In the art of loudspeaker systems it is desirable to obtain the extended low frequency response. In addition, it is generally desirable to minimize the size of the loudspeaker enclosure, for example to reduce cost and allow for more flexible placement. These two goals are often in opposition, and it is well known that obtaining extended low frequency response typically requires large, floor standing speakers with significant internal volumes, and/or large diameter woofers. Both options require tradeoffs in terms of efficiency, cost and flexibility of use, with large speakers typically being less efficient, costing more, and being less flexible in terms of placement in a listener's home.

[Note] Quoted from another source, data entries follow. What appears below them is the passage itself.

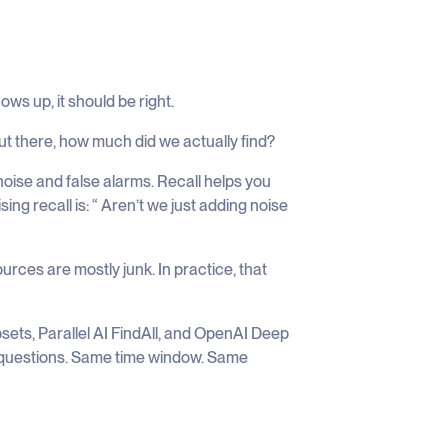
ws up, it should be right.
out there, how much did we actually find?
noise and false alarms. Recall helps you
ing recall is: “ Aren’t we just adding noise
ources are mostly junk. In practice, that
sets, Parallel AI FindAll, and OpenAI Deep
 questions. Same time window. Same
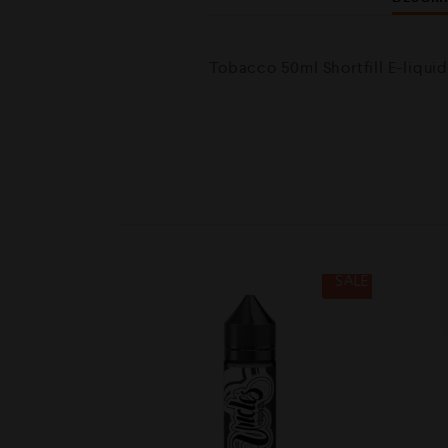
Tobacco 50ml Shortfill E-liqui
SALE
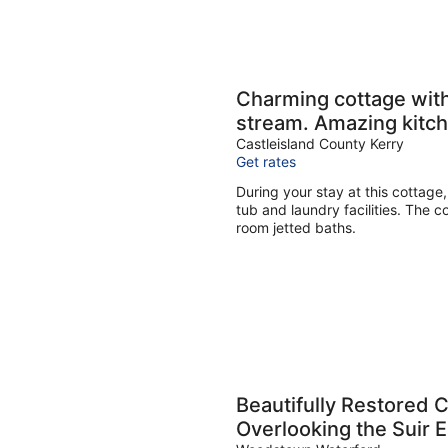
Charming cottage with
stream. Amazing kitch
Castleisland County Kerry
Get rates
During your stay at this cottage,
tub and laundry facilities. The c
room jetted baths.
Beautifully Restored
Overlooking the Suir 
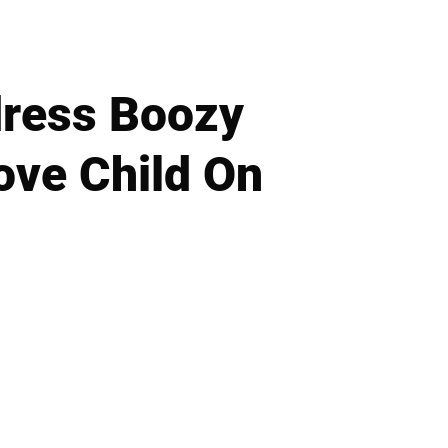
dress Boozy
ove Child On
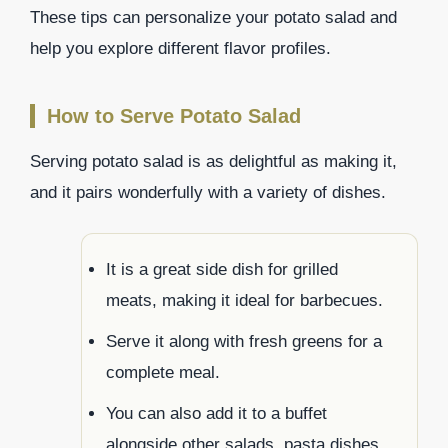
These tips can personalize your potato salad and
help you explore different flavor profiles.
How to Serve Potato Salad
Serving potato salad is as delightful as making it,
and it pairs wonderfully with a variety of dishes.
It is a great side dish for grilled
meats, making it ideal for barbecues.
Serve it along with fresh greens for a
complete meal.
You can also add it to a buffet
alongside other salads, pasta dishes,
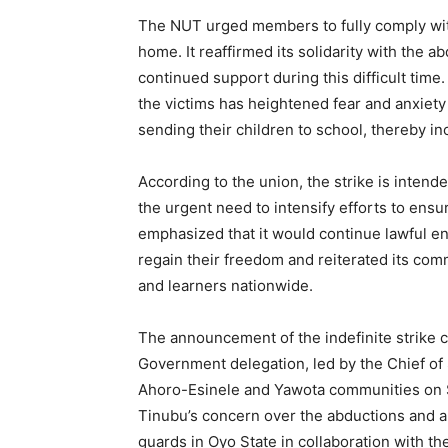
The NUT urged members to fully comply with 
home. It reaffirmed its solidarity with the a
continued support during this difficult time
the victims has heightened fear and anxie
sending their children to school, thereby i
According to the union, the strike is intend
the urgent need to intensify efforts to ens
emphasized that it would continue lawful en
regain their freedom and reiterated its comm
and learners nationwide.
The announcement of the indefinite strike c
Government delegation, led by the Chief of S
Ahoro-Esinele and Yawota communities on 
Tinubu’s concern over the abductions and an
guards in Oyo State in collaboration with th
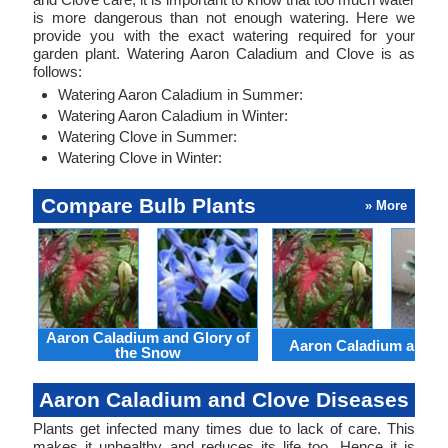
is more dangerous than not enough watering. Here we
provide you with the exact watering required for your
garden plant. Watering Aaron Caladium and Clove is as
follows:
Watering Aaron Caladium in Summer:
Watering Aaron Caladium in Winter:
Watering Clove in Summer:
Watering Clove in Winter:
Compare Bulb Plants
» More
Aaron Caladium and Glory of
Aaron Caladium and Cl
the Snow
Aaron Caladium and Clove Diseases
Plants get infected many times due to lack of care. This
makes it unhealthy and reduces its life too. Hence it is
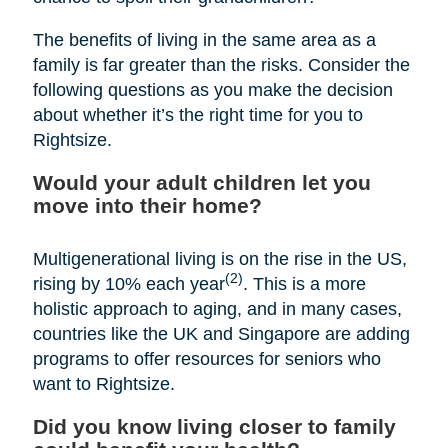
The benefits of living in the same area as a
family is far greater than the risks. Consider the
following questions as you make the decision
about whether it’s the right time for you to
Rightsize.
Would your adult children let you
move into their home?
Multigenerational living is on the rise in the US,
(2)
rising by 10% each year
. This is a more
holistic approach to aging, and in many cases,
countries like the UK and Singapore are adding
programs to offer resources for seniors who
want to Rightsize.
Did you know living closer to family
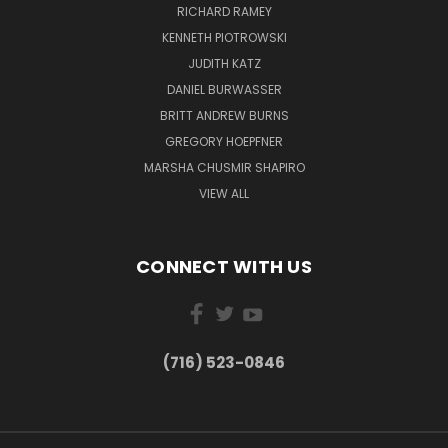
RICHARD RAMEY
KENNETH PIOTROWSKI
JUDITH KATZ
DANIEL BURWASSER
BRITT ANDREW BURNS
GREGORY HOEPFNER
MARSHA CHUSMIR SHAPIRO
VIEW ALL
CONNECT WITH US
(716) 523-0846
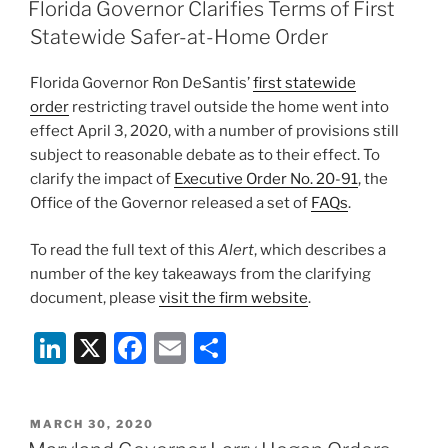
e
e
l
e
ON
Florida Governor Clarifies Terms of First
dI
b
Statewide Safer-at-Home Order
n
o
Florida Governor Ron DeSantis’
first statewide
o
order
restricting travel outside the home went into
k
effect April 3, 2020, with a number of provisions still
subject to reasonable debate as to their effect. To
clarify the impact of
Executive Order No. 20-91
, the
Office of the Governor released a set of
FAQs
.
To read the full text of this
Alert
, which describes a
number of the key takeaways from the clarifying
document, please
visit the firm website
.
Li
X
F
E
S
n
a
m
h
k
c
ai
ar
POSTED
MARCH 30, 2020
e
e
l
e
ON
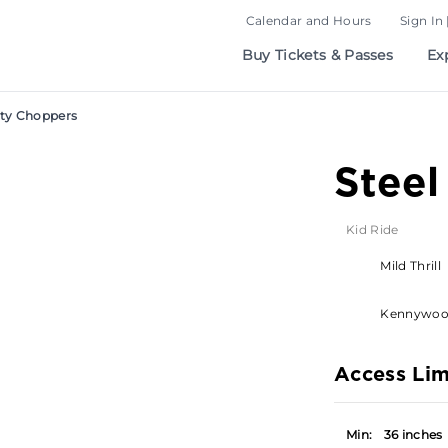
Calendar and Hours
Sign In 
Buy Tickets & Passes
Ex
ity Choppers
Steel
Kid Ride
Mild Thrill
Kennywo
Access Lim
Min:
36 inches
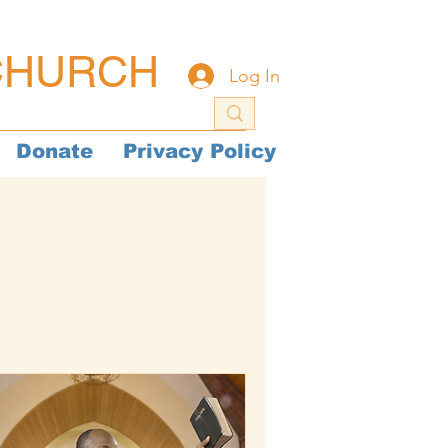
CHURCH
Log In
Donate
Privacy Policy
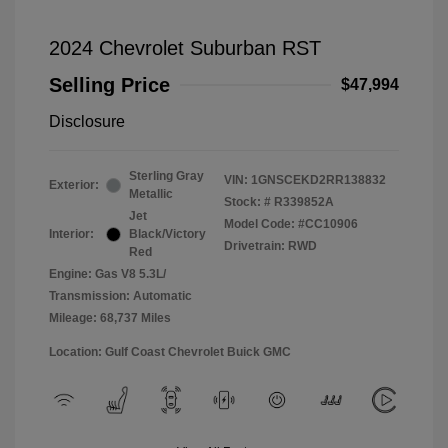
2024 Chevrolet Suburban RST
Selling Price
$47,994
Disclosure
Sterling Gray
VIN:
1GNSCEKD2RR138832
Exterior:
Metallic
Stock: #
R339852A
Jet
Model Code: #CC10906
Interior:
Black/Victory
Drivetrain: RWD
Red
Engine: Gas V8 5.3L/
Transmission: Automatic
Mileage: 68,737 Miles
Location: Gulf Coast Chevrolet Buick GMC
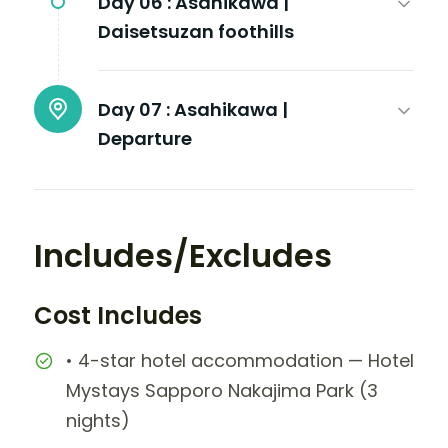
Day 06 :
Asahikawa |
Daisetsuzan foothills
Day 07 :
Asahikawa |
Departure
Includes/Excludes
Cost Includes
• 4-star hotel accommodation — Hotel
Mystays Sapporo Nakajima Park (3
nights)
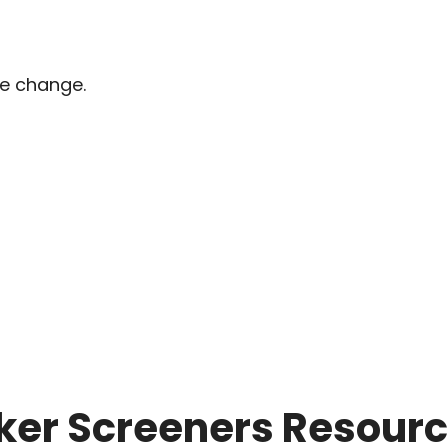
pe change.
ker Screeners Resour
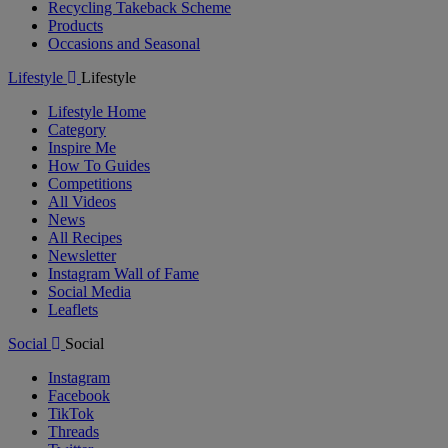
Recycling Takeback Scheme
Products
Occasions and Seasonal
Lifestyle
Lifestyle
Lifestyle Home
Category
Inspire Me
How To Guides
Competitions
All Videos
News
All Recipes
Newsletter
Instagram Wall of Fame
Social Media
Leaflets
Social
Social
Instagram
Facebook
TikTok
Threads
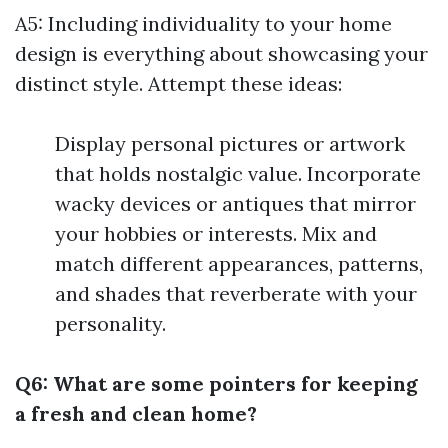
A5: Including individuality to your home
design is everything about showcasing your
distinct style. Attempt these ideas:
Display personal pictures or artwork
that holds nostalgic value. Incorporate
wacky devices or antiques that mirror
your hobbies or interests. Mix and
match different appearances, patterns,
and shades that reverberate with your
personality.
Q6: What are some pointers for keeping
a fresh and clean home?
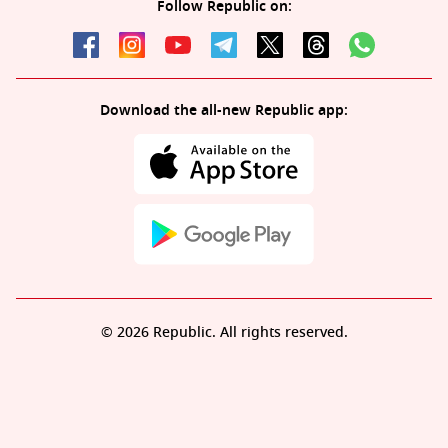
Follow Republic on:
Download the all-new Republic app:
© 2026 Republic. All rights reserved.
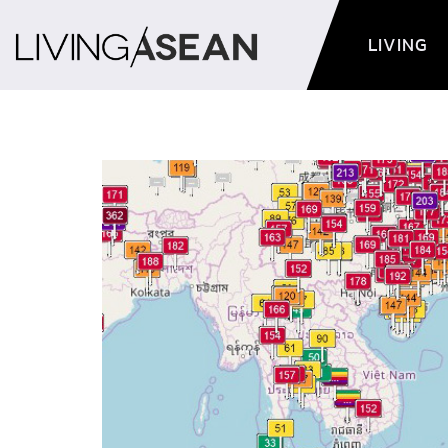
LIVING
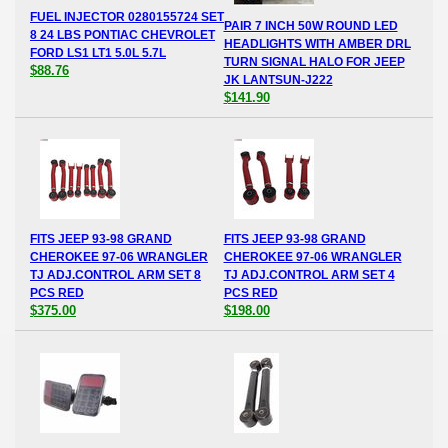
FUEL INJECTOR 0280155724 SET
PAIR 7 INCH 50W ROUND LED
8 24 LBS PONTIAC CHEVROLET
HEADLIGHTS WITH AMBER DRL
FORD LS1 LT1 5.0L 5.7L
TURN SIGNAL HALO FOR JEEP
$88.76
JK LANTSUN-J222
$141.90
FITS JEEP 93-98 GRAND
FITS JEEP 93-98 GRAND
CHEROKEE 97-06 WRANGLER
CHEROKEE 97-06 WRANGLER
TJ ADJ.CONTROL ARM SET 8
TJ ADJ.CONTROL ARM SET 4
PCS RED
PCS RED
$375.00
$198.00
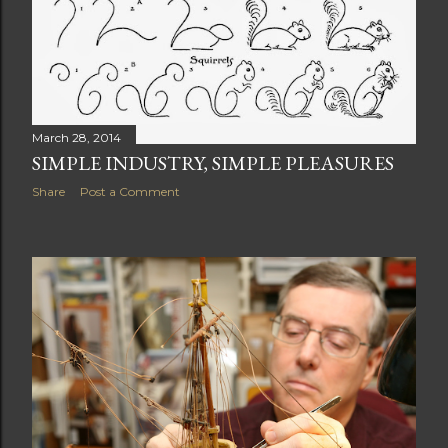
March 28, 2014
SIMPLE INDUSTRY, SIMPLE PLEASURES
Share
Post a Comment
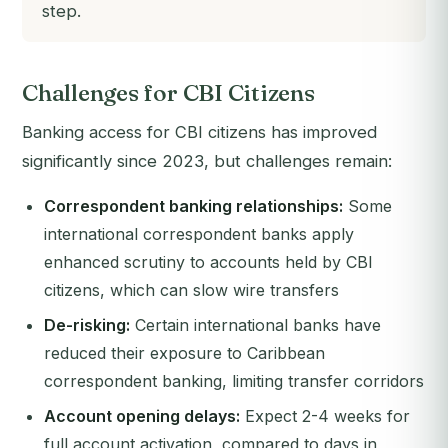
step.
Challenges for CBI Citizens
Banking access for CBI citizens has improved
significantly since 2023, but challenges remain:
Correspondent banking relationships:
Some
international correspondent banks apply
enhanced scrutiny to accounts held by CBI
citizens, which can slow wire transfers
De-risking:
Certain international banks have
reduced their exposure to Caribbean
correspondent banking, limiting transfer corridors
Account opening delays:
Expect 2-4 weeks for
full account activation, compared to days in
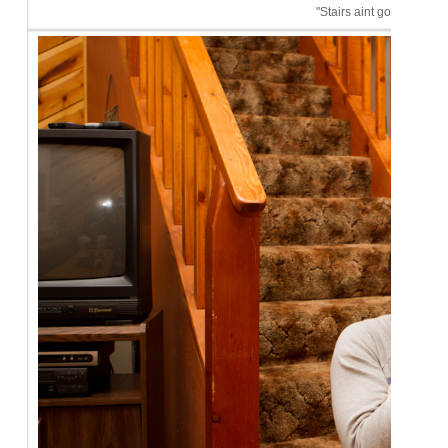
"Stairs aint got nothin' o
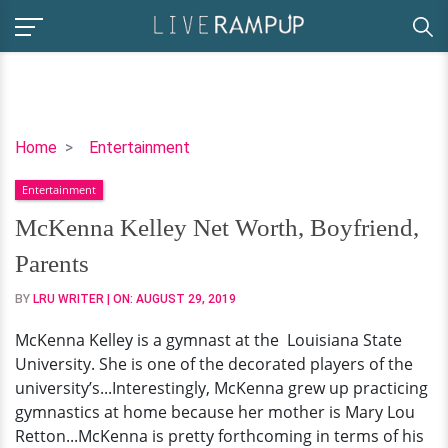
McKenna
Home
Entertainment
Kelley
Entertainment
Net
Worth,
McKenna Kelley Net Worth, Boyfriend,
Boyfriend,
Parents
Parents
BY
LRU WRITER
| ON:
AUGUST 29, 2019
McKenna Kelley is a gymnast at the Louisiana State
University. She is one of the decorated players of the
university’s...Interestingly, McKenna grew up practicing
gymnastics at home because her mother is Mary Lou
Retton...McKenna is pretty forthcoming in terms of his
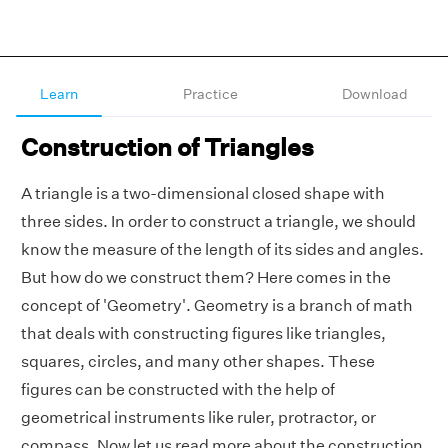
Learn
Practice
Download
Construction of Triangles
A triangle is a two-dimensional closed shape with
three sides. In order to construct a triangle, we should
know the measure of the length of its sides and angles.
But how do we construct them? Here comes in the
concept of 'Geometry'. Geometry is a branch of math
that deals with constructing figures like triangles,
squares, circles, and many other shapes. These
figures can be constructed with the help of
geometrical instruments like ruler, protractor, or
compass. Now let us read more about the construction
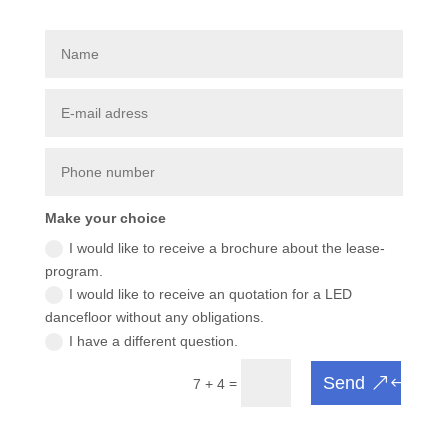
Make your choice
I would like to receive a brochure about the lease-
program.
I would like to receive an quotation for a LED
dancefloor without any obligations.
I have a different question.
Send
=
7 + 4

There are a number of industry standard loudspeaker design approaches that have been used for many decades to achieve extended low frequency response. They generally fall into the categories of acoustic suspension, bass reflex, horn, and labyrinth or transmission line. The basic sealed enclosure or ‘acoustic suspension’ system, while the simplest of the devices, has significant limitations, typically including low efficiency and requiring very large driver diaphragm area and excursion capability to achieve reasonable outputs at low frequencies.
Bass reflex, or vented systems can increase efficiency by 3 dB or extend the −3 dB low frequency cutoff by approximately a half octave, or reduce enclosure size and achieve the same output at the same low frequency as a similarly sized sealed enclosure. These improvements are offset by problems with enclosure standing wave and pipe resonances exiting the vent, and for standard, maximally flat alignments, the systems are substantially ineffective at extending response below the free-air resonance of the transducer. in addition, vented design have problems with extreme diaphragm excursions below the cut-off frequency, reducing maximum output or requiring high pass filters to protect the woofer.
Transmission lines pass the acoustic output throughout an elongated labyrinth having a line length typically being ¼wavelength of the lowest usable frequency range; achieving extended low frequency response thus requires substantially increasing the size of the enclosure. In addition, the transmission lines utilize substantial damping material throughout the line length, which further reduces efficiency.
Existing expansion horns are known for high efficiency, but to achieve their potential they must have high expansion rates and horn lengths that correspond to approximately ¼ to ½ wavelength of the cut-off frequency. Again, this requirement results in very large sizes for a given low frequency capability.
Variations of the horn and pipe structure have been used to create tuned pipes, which also depend on a ¼wave pipe length at a lowest tuning frequency and cut-off frequency. These systems also suffer in having uneven frequency response and poor group delay, due to uncontrolled resonances in the transmission line.